-- RECORDS SHOWN follows --

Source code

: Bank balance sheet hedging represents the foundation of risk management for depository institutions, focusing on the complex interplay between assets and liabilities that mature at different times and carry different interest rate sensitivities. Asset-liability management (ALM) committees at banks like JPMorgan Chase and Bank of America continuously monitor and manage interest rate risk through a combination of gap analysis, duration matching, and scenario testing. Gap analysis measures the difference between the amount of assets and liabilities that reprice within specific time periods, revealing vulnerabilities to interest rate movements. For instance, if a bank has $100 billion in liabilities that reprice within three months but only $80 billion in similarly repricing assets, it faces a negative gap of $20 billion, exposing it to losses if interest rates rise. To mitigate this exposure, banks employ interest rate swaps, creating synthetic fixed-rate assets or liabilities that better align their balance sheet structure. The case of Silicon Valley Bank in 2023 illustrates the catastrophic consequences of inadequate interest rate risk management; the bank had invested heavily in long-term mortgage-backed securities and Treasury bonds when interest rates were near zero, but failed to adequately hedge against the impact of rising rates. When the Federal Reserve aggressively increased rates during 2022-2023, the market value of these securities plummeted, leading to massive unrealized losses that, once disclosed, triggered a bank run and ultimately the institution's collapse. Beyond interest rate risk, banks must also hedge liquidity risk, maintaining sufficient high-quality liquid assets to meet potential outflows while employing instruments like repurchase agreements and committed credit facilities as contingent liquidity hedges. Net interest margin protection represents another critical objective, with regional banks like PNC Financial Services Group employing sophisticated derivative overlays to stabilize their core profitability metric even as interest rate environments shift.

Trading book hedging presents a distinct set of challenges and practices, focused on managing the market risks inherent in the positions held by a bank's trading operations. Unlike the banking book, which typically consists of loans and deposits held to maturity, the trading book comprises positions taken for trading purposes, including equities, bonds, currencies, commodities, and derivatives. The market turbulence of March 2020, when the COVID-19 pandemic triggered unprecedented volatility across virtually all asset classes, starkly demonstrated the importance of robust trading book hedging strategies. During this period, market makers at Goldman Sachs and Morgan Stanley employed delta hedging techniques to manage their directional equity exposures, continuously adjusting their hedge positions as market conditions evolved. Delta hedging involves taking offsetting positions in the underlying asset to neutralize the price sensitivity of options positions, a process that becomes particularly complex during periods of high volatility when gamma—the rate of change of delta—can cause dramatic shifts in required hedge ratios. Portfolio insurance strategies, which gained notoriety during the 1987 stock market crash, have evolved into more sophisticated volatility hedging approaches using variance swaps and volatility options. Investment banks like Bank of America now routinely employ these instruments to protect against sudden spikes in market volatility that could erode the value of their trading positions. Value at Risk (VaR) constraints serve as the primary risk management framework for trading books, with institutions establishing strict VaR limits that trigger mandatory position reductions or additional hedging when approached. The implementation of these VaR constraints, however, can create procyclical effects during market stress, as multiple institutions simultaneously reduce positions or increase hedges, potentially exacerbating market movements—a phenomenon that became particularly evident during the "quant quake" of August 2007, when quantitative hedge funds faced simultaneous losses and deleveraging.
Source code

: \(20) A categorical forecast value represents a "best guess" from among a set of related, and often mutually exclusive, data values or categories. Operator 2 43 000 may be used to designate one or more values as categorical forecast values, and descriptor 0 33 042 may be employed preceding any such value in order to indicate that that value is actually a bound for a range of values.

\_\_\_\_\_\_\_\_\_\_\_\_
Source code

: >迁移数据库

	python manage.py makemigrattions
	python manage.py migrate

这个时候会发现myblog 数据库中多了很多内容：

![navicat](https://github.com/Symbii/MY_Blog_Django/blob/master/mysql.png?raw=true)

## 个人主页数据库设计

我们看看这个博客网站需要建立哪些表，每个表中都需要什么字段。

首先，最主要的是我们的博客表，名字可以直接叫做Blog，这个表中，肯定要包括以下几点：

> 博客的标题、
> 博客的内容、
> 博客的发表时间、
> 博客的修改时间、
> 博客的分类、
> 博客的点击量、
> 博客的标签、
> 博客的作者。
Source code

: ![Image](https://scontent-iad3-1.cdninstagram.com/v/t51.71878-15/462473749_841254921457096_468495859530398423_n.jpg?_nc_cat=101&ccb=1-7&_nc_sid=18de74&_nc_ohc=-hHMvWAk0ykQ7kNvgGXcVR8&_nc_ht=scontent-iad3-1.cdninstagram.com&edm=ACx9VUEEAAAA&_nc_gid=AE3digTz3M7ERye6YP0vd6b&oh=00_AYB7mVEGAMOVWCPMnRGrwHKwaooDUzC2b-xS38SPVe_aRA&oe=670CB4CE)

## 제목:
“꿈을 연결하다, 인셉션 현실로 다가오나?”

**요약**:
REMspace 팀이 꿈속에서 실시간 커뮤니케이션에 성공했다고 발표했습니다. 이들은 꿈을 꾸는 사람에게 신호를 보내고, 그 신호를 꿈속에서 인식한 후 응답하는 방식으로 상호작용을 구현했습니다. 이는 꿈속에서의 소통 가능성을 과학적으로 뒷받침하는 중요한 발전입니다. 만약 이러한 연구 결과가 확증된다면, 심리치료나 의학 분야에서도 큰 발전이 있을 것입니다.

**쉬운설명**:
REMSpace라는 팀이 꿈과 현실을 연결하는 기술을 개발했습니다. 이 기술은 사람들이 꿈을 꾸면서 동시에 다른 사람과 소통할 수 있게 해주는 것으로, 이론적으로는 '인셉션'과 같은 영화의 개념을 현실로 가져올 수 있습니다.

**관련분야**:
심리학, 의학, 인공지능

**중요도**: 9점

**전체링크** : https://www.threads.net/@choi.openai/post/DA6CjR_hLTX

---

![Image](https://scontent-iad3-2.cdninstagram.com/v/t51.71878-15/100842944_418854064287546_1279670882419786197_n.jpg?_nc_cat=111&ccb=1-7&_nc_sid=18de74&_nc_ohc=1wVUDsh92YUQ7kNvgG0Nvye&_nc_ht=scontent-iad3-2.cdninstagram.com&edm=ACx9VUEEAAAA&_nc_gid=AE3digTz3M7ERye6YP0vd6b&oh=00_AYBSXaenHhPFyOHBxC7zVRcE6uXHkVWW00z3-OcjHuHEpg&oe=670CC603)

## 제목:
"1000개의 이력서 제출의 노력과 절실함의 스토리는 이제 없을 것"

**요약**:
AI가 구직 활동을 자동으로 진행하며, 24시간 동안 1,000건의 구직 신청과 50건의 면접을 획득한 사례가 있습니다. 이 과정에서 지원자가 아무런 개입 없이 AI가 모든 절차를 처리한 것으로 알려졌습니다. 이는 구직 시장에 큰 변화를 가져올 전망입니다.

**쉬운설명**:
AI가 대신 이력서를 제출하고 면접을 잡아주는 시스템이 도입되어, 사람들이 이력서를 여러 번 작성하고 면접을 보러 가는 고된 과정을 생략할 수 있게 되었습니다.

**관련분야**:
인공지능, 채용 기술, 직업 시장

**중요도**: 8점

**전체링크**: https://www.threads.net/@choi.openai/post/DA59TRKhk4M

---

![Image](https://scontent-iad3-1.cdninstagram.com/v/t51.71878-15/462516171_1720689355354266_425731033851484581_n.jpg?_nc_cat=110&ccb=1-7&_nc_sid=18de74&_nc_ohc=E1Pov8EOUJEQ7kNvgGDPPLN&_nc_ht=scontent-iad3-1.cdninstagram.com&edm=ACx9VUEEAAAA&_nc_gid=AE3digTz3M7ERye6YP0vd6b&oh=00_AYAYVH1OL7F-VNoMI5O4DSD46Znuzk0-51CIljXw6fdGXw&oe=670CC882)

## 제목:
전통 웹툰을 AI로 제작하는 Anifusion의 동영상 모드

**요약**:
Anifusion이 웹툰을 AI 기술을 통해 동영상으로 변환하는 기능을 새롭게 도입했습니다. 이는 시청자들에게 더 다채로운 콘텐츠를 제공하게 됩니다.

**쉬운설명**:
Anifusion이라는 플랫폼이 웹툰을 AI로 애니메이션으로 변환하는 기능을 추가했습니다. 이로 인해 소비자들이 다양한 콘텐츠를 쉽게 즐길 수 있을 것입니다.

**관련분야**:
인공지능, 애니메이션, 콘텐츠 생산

-- RECORDS SHOWN concluded --

#### TASK REQUIREMENTS
Reproduce the lines from the one with "这个时候会发现myblog 数据库中多了很多内容：" up to and including the one with "REMspace 팀이 꿈속에서", renaming every "博客" to "文章" and keeping everything else unchanged.

#### PROBLEM SOLUTION
这个时候会发现myblog 数据库中多了很多内容：

![navicat](https://github.com/Symbii/MY_Blog_Django/blob/master/mysql.png?raw=true)

## 个人主页数据库设计

我们看看这个文章网站需要建立哪些表，每个表中都需要什么字段。

首先，最主要的是我们的文章表，名字可以直接叫做Blog，这个表中，肯定要包括以下几点：

> 文章的标题、
> 文章的内容、
> 文章的发表时间、
> 文章的修改时间、
> 文章的分类、
> 文章的点击量、
> 文章的标签、
> 文章的作者。
Source code

: ![Image](https://scontent-iad3-1.cdninstagram.com/v/t51.71878-15/462473749_841254921457096_468495859530398423_n.jpg?_nc_cat=101&ccb=1-7&_nc_sid=18de74&_nc_ohc=-hHMvWAk0ykQ7kNvgGXcVR8&_nc_ht=scontent-iad3-1.cdninstagram.com&edm=ACx9VUEEAAAA&_nc_gid=AE3digTz3M7ERye6YP0vd6b&oh=00_AYB7mVEGAMOVWCPMnRGrwHKwaooDUzC2b-xS38SPVe_aRA&oe=670CB4CE)

## 제목:
“꿈을 연결하다, 인셉션 현실로 다가오나?”

**요약**:
REMspace 팀이 꿈속에서 실시간 커뮤니케이션에 성공했다고 발표했습니다. 이들은 꿈을 꾸는 사람에게 신호를 보내고, 그 신호를 꿈속에서 인식한 후 응답하는 방식으로 상호작용을 구현했습니다. 이는 꿈속에서의 소통 가능성을 과학적으로 뒷받침하는 중요한 발전입니다. 만약 이러한 연구 결과가 확증된다면, 심리치료나 의학 분야에서도 큰 발전이 있을 것입니다.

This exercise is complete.